> **Saved entries**:
_____
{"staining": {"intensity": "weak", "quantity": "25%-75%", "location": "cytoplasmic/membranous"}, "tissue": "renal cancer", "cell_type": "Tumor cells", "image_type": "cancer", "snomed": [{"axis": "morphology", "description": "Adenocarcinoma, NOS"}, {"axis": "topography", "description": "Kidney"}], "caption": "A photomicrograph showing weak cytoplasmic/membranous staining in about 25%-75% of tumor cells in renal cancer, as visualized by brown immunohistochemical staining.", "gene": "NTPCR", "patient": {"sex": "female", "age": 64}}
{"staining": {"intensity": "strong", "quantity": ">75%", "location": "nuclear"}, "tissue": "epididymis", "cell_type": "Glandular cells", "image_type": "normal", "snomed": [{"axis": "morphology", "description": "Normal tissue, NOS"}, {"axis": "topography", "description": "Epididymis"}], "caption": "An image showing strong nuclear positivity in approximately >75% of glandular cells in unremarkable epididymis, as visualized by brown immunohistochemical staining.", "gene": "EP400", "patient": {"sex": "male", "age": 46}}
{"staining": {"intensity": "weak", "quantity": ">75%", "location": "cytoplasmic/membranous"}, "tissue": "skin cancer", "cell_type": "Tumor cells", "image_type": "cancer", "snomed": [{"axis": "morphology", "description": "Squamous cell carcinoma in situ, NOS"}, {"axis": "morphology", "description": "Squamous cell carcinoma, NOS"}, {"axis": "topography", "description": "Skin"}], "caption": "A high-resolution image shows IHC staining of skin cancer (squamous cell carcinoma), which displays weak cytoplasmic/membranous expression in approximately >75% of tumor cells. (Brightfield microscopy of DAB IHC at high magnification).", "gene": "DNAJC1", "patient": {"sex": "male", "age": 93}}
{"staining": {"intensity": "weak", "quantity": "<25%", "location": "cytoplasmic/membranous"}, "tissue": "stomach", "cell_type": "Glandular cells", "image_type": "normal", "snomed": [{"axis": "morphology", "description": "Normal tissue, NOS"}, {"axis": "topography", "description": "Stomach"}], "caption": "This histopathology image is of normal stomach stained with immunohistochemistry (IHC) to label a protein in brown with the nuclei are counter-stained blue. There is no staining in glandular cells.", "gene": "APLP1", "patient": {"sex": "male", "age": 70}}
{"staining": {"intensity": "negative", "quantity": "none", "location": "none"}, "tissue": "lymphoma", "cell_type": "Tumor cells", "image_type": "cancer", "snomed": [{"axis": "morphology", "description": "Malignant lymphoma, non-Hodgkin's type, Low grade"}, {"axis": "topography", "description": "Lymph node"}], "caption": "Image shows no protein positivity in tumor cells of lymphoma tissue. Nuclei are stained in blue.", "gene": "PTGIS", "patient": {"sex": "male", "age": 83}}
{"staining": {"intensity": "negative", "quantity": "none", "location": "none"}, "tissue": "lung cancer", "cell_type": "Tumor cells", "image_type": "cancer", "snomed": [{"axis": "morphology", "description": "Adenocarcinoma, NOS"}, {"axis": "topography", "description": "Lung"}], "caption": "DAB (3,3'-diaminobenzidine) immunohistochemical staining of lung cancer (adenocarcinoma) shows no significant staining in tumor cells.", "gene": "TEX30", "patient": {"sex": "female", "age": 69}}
_____
Give every entry again, exactly as it reads.

> **Answer**:
{"staining": {"intensity": "weak", "quantity": "25%-75%", "location": "cytoplasmic/membranous"}, "tissue": "renal cancer", "cell_type": "Tumor cells", "image_type": "cancer", "snomed": [{"axis": "morphology", "description": "Adenocarcinoma, NOS"}, {"axis": "topography", "description": "Kidney"}], "caption": "A photomicrograph showing weak cytoplasmic/membranous staining in about 25%-75% of tumor cells in renal cancer, as visualized by brown immunohistochemical staining.", "gene": "NTPCR", "patient": {"sex": "female", "age": 64}}
{"staining": {"intensity": "strong", "quantity": ">75%", "location": "nuclear"}, "tissue": "epididymis", "cell_type": "Glandular cells", "image_type": "normal", "snomed": [{"axis": "morphology", "description": "Normal tissue, NOS"}, {"axis": "topography", "description": "Epididymis"}], "caption": "An image showing strong nuclear positivity in approximately >75% of glandular cells in unremarkable epididymis, as visualized by brown immunohistochemical staining.", "gene": "EP400", "patient": {"sex": "male", "age": 46}}
{"staining": {"intensity": "weak", "quantity": ">75%", "location": "cytoplasmic/membranous"}, "tissue": "skin cancer", "cell_type": "Tumor cells", "image_type": "cancer", "snomed": [{"axis": "morphology", "description": "Squamous cell carcinoma in situ, NOS"}, {"axis": "morphology", "description": "Squamous cell carcinoma, NOS"}, {"axis": "topography", "description": "Skin"}], "caption": "A high-resolution image shows IHC staining of skin cancer (squamous cell carcinoma), which displays weak cytoplasmic/membranous expression in approximately >75% of tumor cells. (Brightfield microscopy of DAB IHC at high magnification).", "gene": "DNAJC1", "patient": {"sex": "male", "age": 93}}
{"staining": {"intensity": "weak", "quantity": "<25%", "location": "cytoplasmic/membranous"}, "tissue": "stomach", "cell_type": "Glandular cells", "image_type": "normal", "snomed": [{"axis": "morphology", "description": "Normal tissue, NOS"}, {"axis": "topography", "description": "Stomach"}], "caption": "This histopathology image is of normal stomach stained with immunohistochemistry (IHC) to label a protein in brown with the nuclei are counter-stained blue. There is no staining in glandular cells.", "gene": "APLP1", "patient": {"sex": "male", "age": 70}}
{"staining": {"intensity": "negative", "quantity": "none", "location": "none"}, "tissue": "lymphoma", "cell_type": "Tumor cells", "image_type": "cancer", "snomed": [{"axis": "morphology", "description": "Malignant lymphoma, non-Hodgkin's type, Low grade"}, {"axis": "topography", "description": "Lymph node"}], "caption": "Image shows no protein positivity in tumor cells of lymphoma tissue. Nuclei are stained in blue.", "gene": "PTGIS", "patient": {"sex": "male", "age": 83}}
{"staining": {"intensity": "negative", "quantity": "none", "location": "none"}, "tissue": "lung cancer", "cell_type": "Tumor cells", "image_type": "cancer", "snomed": [{"axis": "morphology", "description": "Adenocarcinoma, NOS"}, {"axis": "topography", "description": "Lung"}], "caption": "DAB (3,3'-diaminobenzidine) immunohistochemical staining of lung cancer (adenocarcinoma) shows no significant staining in tumor cells.", "gene": "TEX30", "patient": {"sex": "female", "age": 69}}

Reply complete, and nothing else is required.